From a substantive viewpoint, the Supreme Court, then, referred to the established principles on the right to criticize, clarifying that, while it is true that trade union activity can also extend to the political sphere and the broader “democratic structure of society”, it is equally true that it remains subject to the limits of formal and substantive restraint, as well as to the principle of relevance. In the case at hand – the Supreme Court continued – since the tone and manner of communication cannot be considered socially inappropriate, (only) substantive restraint and the principle of relevance come into importance: the former does not need the absolute truth of the facts on which the criticism is based, but requires at least putative truthfulness, i.e. that the statements can be subjectively inferred from the context and known facts; the latter, on the other hand, requires that the statements be traceable to an interest worthy of protection, directly or indirectly related to working conditions and the company, since criticism that is objectively unrelated to the employment relationship and wantonly aimed at damaging the employer’s reputation must be considered to exceed this limit.
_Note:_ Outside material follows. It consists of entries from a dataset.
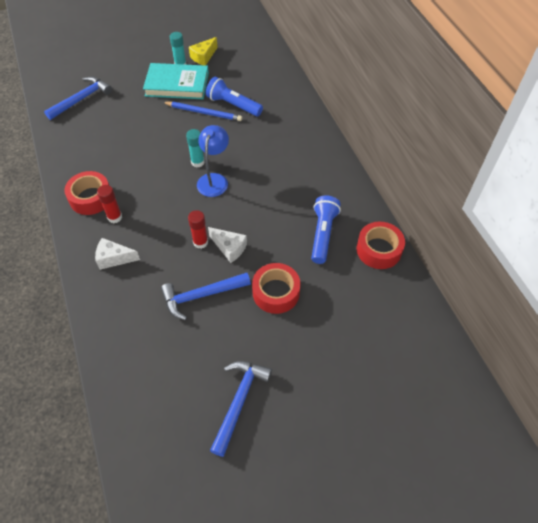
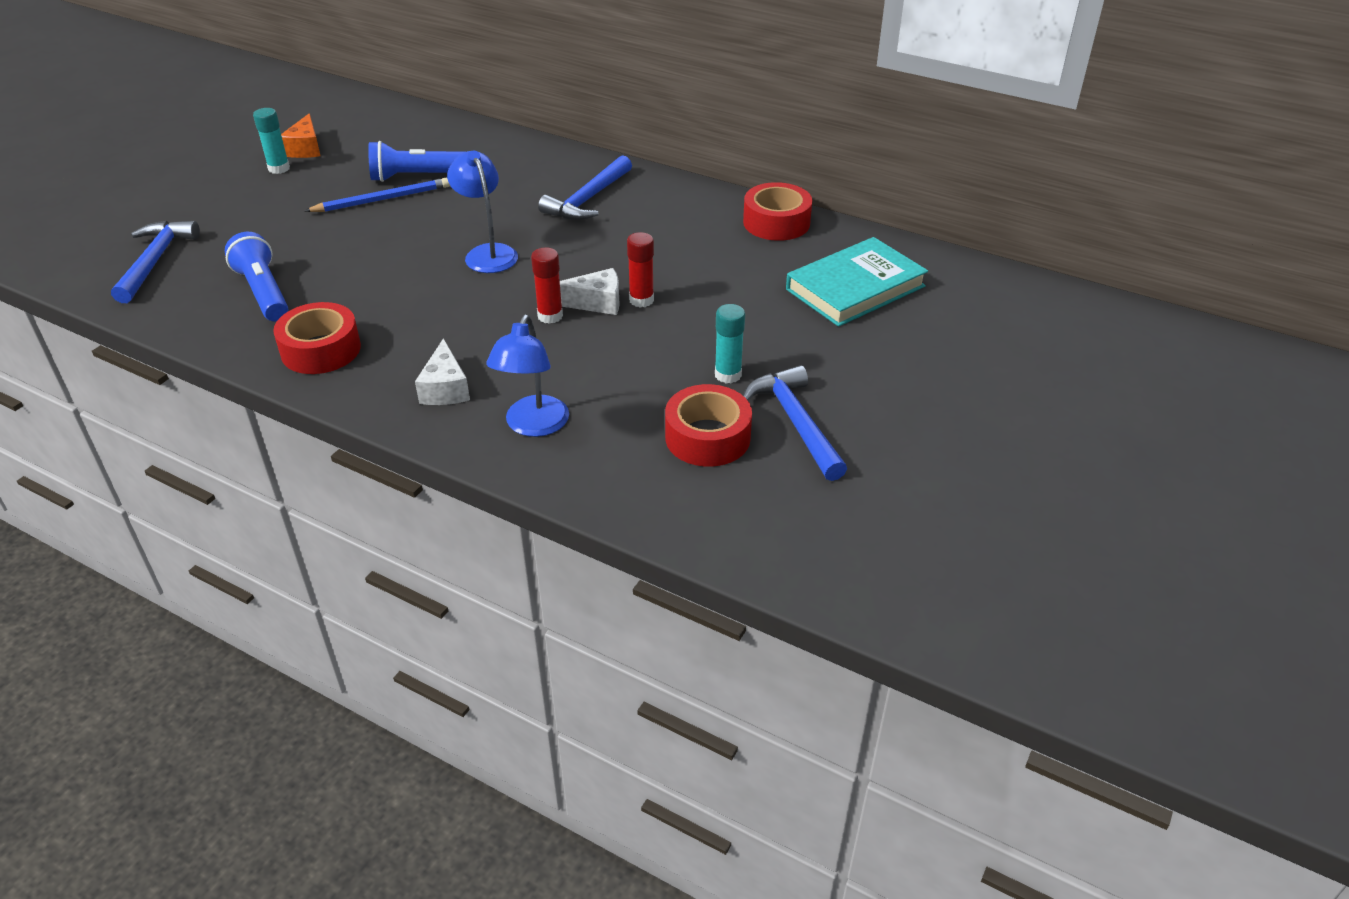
camera: 40 degrees left, 15 degrees down
(114, 258) = (445, 388): white cheese -> white cheese turned 60 degrees counterclockwise
(115, 217) = (388, 350): red glue stick -> red glue stick (641, 300)
(125, 309) = (533, 426): none -> blue lamp
(177, 84) = (301, 188): turquoise book -> turquoise book (855, 288)
(197, 162) = (440, 247): turquoise glue stick -> turquoise glue stick (728, 375)
(202, 296) = (620, 361): blue hammer -> blue hammer (588, 199)
(203, 57) = (305, 148): yellow cheese -> orange cheese
(276, 292) = (709, 312): red tape -> red tape (707, 437)
(323, 234) = (695, 238): blue flashlight -> blue flashlight (264, 292)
That said, the Supreme Court upheld the decision of the Appeal Court, considering correct the distinction made by the latter between the report of irregularities in the competition – which was not included in the disciplinary proceedings – and the further statement that these irregularities were part of a deliberate “policy of fiscal harassment against small taxpayers”. That last statement, in the absence of even circumstantial evidence, was found to be a mere inference, capable of seriously damaging Public Authority’s image and undermining the relationship of trust between citizens and the State, so that the violation of both the requirement of putative truthfulness and the principle of relevance is, according to the Supreme Court, beyond doubt.

Key Action Points for Human Resources and In-House Counsel

  • The right to criticize can allow opinions extended even to political sphere on condition that this is in compliance with either the limits of formal and substantive restraint and the principle of relevance;
  • Formal and substantive restraint does not need the absolute truth of the facts on which the criticism is based, but requires at least putative truthfulness, i.e. that the statements can be subjectively inferred from the context and known facts; whereas the principle of relevance, on the other hand, requires that the statements be traceable to an interest worthy of protection, directly or indirectly related to working conditions and the company, since criticism that is objectively unrelated to the employment relationship and wantonly aimed at damaging the employer’s reputation must be considered to exceed this limit.